=== Task objective ===
The answer is the line that contains "#### 2.利用过程及效果" followed by every later line of the entries below, each repeated exactly, and nothing else.

=== Task material ===
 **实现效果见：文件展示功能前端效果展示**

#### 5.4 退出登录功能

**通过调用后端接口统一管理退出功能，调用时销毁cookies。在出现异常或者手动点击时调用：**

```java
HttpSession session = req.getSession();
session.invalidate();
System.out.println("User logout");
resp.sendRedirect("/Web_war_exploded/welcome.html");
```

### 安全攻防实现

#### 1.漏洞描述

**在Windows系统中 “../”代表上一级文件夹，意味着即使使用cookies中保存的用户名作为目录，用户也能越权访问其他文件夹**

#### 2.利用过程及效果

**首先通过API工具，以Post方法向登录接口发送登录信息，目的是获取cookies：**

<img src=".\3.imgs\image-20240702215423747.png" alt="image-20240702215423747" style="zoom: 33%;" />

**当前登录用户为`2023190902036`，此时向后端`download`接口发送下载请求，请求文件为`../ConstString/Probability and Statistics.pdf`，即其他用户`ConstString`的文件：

=== Solution for this exercise ===
#### 2.利用过程及效果

**首先通过API工具，以Post方法向登录接口发送登录信息，目的是获取cookies：**

<img src=".\3.imgs\image-20240702215423747.png" alt="image-20240702215423747" style="zoom: 33%;" />

**当前登录用户为`2023190902036`，此时向后端`download`接口发送下载请求，请求文件为`../ConstString/Probability and Statistics.pdf`，即其他用户`ConstString`的文件：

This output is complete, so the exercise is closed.